If you’re spending more than 30% of your gross monthly income on living expenses, you might be what’s known as “house poor.” A recent survey by HomeTap found that nearly 20% of U.S. homeowners feel like their monthly housing costs impede their ability to achieve other financial goals most of the time, and an overwhelming 73% feel it some of the time.
What is house poor?
House poor is a term used to describe a homeowner or renter who spends so much on housing that they can’t afford much else. Financial advisors recommend spending no more than 30% of your gross monthly income on housing expenses. These expenses include your monthly mortgage payments, homeowner’s insurance, and any other unexpected costs that may arise (such as a broken air conditioner).
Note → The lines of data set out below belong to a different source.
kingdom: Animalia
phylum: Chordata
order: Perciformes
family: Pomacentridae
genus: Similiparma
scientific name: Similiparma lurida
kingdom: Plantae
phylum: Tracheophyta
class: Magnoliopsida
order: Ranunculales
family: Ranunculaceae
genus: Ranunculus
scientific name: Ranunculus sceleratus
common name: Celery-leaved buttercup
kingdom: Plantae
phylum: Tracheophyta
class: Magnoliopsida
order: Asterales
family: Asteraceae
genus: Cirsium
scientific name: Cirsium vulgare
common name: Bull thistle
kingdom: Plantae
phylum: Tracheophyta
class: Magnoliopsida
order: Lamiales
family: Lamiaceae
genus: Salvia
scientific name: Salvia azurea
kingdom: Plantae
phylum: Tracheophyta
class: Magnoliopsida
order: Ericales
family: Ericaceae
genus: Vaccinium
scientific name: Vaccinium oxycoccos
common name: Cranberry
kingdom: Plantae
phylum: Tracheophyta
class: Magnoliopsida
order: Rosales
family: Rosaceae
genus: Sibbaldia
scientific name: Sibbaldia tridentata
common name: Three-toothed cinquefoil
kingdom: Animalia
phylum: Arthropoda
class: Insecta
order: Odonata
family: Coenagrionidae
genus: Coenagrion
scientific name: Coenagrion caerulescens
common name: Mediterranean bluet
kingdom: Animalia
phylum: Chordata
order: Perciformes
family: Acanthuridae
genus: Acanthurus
Because location plays such a big role in housing costs, take a look at the numbers to see where homeowners are spending the most and least in housing costs by region. A comparison was made on the median home price, the median household income, and the homeownership rates of the 100 most populous U.S. cities in our study
Check results below per region:
In order to determine the most and least house poor cities by region, The Zebra compared a sample of the 100 most populated U.S. cities. The sample for overall most and least house poor cities excluded cities in the surrounding metro area.
Each city was rated on a sliding scale based on these three factors:
- Median home price – 45 points
- Median household income – 45 points
- Homeownership rate – 10 points
The calculations revealed cities with the largest gap in median household income compared to median home price were the most house poor cities in the nation. It was also found that cities with more affordable housing had a higher ownership rate, as did cities with higher median household incomes.